Sur les 70 Mt de grains produites en plus dans le monde estimées par le CIC, 10 Mt seraient engrangées par les pays exportateurs majeurs de la planète pour reconstituer leurs stocks.
Ce sont en fait les Etats-Unis qui verraient leurs stocks s’accroître de près de 10 Mt. Et il s’agirait de maïs car ils sont partis pour en récolter 397 Mt selon le CIC, soit 20 Mt de plus que l’actuelle campagne. Et comme leurs exportations stagneraient (64 Mt) et comme la consommation étasunienne ne croîtrait que de quelques millions de tonnes, l’excédent serait stocké.
Mais tout dépendra, là encore, du déroulement de la campagne commerciale.
Les prévisions par production pour 2025-2026
Au cours de la campagne 2025-2026, le CIC mise sur une production mondiale de blés de 806 Mt (+ 9 Mt versus 2024-2025). Une grande partie de la prochaine campagne de blé se jouera l’été prochain.

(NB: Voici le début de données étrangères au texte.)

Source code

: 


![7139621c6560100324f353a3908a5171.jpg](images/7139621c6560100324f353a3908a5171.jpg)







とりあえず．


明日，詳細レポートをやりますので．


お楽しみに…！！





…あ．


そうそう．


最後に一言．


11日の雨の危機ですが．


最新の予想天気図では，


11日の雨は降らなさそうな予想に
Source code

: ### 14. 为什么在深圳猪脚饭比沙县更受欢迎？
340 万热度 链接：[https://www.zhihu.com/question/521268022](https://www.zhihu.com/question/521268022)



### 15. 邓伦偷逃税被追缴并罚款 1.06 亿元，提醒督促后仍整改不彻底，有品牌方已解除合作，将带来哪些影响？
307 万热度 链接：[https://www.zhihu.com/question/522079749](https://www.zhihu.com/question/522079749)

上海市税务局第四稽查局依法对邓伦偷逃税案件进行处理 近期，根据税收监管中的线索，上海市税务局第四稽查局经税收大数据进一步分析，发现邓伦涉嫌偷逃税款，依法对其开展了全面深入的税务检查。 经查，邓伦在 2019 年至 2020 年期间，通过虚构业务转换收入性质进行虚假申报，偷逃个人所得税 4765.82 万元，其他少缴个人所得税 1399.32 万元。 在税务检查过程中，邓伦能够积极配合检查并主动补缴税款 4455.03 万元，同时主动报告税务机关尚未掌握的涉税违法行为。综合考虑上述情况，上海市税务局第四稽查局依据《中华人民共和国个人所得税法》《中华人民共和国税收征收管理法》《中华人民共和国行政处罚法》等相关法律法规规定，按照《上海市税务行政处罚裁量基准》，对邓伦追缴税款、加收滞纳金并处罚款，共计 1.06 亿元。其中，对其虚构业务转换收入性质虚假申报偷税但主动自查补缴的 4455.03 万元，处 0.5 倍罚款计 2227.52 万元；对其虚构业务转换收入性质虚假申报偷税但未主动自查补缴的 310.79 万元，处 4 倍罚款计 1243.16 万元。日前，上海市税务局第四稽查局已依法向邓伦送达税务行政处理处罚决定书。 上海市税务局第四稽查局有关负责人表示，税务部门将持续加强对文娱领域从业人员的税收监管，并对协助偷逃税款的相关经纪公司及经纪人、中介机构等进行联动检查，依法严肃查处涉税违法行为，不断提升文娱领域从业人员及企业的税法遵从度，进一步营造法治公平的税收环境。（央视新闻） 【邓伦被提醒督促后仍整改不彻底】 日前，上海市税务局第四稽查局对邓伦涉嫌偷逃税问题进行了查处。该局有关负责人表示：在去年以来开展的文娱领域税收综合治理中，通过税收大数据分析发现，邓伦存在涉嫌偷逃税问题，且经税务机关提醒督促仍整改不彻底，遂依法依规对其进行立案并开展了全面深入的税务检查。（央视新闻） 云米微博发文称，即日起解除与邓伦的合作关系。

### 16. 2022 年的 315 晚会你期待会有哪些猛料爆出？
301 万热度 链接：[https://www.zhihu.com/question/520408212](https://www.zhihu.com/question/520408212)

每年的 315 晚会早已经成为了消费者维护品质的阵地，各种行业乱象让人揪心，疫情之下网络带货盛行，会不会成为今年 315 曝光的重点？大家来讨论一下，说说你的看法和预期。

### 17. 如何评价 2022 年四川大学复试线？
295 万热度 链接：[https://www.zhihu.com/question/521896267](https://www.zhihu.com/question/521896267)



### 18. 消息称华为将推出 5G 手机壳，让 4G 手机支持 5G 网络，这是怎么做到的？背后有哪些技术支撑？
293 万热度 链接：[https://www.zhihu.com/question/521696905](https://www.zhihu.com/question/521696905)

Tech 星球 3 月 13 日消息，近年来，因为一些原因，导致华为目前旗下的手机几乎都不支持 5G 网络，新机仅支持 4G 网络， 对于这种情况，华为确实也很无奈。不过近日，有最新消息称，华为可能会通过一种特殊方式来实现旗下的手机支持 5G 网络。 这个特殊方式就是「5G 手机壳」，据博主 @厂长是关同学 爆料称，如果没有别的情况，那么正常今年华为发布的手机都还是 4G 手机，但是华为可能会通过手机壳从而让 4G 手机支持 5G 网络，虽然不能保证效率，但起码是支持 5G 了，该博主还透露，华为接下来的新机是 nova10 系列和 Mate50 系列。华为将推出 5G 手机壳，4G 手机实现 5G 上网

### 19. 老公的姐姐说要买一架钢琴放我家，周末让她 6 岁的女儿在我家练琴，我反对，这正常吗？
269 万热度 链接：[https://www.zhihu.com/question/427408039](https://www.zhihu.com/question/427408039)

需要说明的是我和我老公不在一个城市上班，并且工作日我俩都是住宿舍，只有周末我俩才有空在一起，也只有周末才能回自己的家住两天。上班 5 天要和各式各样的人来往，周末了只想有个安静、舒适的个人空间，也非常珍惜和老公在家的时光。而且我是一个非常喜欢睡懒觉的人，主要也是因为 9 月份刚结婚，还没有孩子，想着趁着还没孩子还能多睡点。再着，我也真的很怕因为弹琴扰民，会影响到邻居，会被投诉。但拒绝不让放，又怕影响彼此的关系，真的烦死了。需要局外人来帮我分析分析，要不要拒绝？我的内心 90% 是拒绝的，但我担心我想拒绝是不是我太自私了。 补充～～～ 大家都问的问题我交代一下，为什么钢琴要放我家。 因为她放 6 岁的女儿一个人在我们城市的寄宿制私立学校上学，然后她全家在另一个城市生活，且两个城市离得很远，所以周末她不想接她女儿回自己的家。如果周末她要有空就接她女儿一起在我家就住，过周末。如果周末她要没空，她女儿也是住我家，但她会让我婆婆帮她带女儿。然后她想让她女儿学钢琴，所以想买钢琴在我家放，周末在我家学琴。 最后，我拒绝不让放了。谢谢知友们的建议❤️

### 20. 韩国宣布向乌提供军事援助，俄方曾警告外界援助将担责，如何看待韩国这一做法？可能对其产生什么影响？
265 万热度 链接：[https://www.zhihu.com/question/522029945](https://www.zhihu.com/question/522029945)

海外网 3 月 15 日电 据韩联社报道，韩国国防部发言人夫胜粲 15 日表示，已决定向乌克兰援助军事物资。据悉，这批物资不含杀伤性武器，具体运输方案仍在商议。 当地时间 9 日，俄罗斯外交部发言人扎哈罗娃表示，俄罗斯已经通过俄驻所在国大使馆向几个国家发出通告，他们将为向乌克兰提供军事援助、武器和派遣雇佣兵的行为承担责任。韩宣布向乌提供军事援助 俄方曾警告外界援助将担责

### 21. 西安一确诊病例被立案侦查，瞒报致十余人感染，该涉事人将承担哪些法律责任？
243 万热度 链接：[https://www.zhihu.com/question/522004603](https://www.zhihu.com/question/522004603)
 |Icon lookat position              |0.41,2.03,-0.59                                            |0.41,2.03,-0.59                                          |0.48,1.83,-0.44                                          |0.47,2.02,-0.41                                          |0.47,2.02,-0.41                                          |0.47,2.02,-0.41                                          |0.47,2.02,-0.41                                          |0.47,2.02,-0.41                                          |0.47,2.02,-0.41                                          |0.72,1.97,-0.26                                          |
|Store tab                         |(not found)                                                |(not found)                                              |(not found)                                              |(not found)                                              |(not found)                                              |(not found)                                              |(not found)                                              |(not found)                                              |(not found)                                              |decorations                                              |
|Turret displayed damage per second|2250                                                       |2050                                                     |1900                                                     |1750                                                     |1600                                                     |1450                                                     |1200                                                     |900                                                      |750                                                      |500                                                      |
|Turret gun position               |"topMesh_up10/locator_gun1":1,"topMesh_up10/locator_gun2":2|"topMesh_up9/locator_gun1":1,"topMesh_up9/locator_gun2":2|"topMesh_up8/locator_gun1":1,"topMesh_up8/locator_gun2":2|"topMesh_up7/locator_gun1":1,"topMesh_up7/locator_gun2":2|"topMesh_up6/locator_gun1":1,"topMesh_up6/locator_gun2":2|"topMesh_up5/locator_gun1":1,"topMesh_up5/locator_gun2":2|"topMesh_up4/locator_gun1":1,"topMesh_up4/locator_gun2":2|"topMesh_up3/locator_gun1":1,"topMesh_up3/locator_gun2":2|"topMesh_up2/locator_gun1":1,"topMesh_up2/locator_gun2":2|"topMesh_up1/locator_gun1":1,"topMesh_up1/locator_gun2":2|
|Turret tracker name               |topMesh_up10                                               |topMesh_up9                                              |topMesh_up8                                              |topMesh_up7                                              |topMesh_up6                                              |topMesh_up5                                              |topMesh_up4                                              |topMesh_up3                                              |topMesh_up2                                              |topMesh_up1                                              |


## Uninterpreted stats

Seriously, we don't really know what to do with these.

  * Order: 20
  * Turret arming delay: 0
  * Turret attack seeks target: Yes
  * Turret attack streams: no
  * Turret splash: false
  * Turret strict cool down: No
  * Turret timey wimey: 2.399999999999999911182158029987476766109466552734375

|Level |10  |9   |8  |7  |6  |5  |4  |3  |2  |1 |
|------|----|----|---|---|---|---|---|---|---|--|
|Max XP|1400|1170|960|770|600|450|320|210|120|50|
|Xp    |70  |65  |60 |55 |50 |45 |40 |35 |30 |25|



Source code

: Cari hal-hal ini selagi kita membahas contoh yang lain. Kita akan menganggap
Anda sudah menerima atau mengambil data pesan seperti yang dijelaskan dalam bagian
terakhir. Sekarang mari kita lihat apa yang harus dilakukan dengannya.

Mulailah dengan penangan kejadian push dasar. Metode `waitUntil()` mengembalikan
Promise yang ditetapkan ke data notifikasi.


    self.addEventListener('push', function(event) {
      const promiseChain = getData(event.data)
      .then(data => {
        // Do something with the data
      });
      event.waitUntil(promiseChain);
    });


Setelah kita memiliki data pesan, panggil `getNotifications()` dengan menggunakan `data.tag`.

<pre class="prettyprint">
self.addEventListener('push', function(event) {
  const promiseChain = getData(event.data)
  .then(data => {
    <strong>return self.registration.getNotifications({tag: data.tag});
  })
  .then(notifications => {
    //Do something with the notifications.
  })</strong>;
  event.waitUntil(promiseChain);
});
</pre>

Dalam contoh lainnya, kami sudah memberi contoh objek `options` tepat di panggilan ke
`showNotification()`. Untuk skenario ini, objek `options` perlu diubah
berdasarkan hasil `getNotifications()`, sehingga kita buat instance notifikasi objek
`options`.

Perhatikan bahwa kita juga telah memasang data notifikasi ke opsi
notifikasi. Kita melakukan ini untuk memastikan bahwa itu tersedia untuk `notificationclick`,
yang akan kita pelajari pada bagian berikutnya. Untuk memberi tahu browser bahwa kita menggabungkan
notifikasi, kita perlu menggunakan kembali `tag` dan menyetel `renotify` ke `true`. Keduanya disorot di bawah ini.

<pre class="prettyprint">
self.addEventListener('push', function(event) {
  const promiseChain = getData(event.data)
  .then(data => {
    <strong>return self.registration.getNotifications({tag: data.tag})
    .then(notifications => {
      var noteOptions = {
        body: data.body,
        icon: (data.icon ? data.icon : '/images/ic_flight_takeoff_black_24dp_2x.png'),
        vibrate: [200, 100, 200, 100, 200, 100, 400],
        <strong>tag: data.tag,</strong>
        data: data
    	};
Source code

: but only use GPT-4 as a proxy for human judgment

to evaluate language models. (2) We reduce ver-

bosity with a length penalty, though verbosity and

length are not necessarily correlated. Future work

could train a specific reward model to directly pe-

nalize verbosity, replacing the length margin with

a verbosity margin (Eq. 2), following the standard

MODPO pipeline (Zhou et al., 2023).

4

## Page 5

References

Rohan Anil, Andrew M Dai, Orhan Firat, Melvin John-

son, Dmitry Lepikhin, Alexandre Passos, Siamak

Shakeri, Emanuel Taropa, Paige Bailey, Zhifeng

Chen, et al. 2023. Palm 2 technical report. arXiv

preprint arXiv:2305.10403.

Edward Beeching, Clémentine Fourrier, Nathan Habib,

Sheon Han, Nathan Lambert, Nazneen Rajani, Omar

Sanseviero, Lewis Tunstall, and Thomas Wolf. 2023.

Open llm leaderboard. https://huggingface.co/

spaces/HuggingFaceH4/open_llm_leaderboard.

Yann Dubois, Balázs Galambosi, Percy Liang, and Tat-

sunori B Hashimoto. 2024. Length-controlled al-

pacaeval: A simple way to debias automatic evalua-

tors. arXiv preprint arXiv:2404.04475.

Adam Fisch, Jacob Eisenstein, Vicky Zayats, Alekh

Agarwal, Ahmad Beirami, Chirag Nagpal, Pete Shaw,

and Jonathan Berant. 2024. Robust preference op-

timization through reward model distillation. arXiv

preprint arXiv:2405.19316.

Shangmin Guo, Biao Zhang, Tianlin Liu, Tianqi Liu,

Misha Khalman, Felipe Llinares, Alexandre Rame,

La production mondiale d’orges serait équilibrée (147 Mt). L’Union européenne en engrangerait le tiers (51,7 Mt ; +2,5 Mt).
Quant au maïs (1 274 Mt), les quantités de grains récoltées en plus dans le monde (+55 Mt) profiteraient autant aux pays importateurs qu’aux exportateurs. Les échanges commerciaux stagneraient en volume (184 Mt).